## [To-do item]
The response must match the data below exactly, line for line.

Extracted records:

------------

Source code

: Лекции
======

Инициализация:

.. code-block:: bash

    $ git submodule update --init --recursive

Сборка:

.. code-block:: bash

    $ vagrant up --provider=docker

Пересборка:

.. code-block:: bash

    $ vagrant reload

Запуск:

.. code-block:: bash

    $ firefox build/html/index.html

------------

## [Answer section]
Source code

: Лекции
======

Инициализация:

.. code-block:: bash

    $ git submodule update --init --recursive

Сборка:

.. code-block:: bash

    $ vagrant up --provider=docker

Пересборка:

.. code-block:: bash

    $ vagrant reload

Запуск:

.. code-block:: bash

    $ firefox build/html/index.html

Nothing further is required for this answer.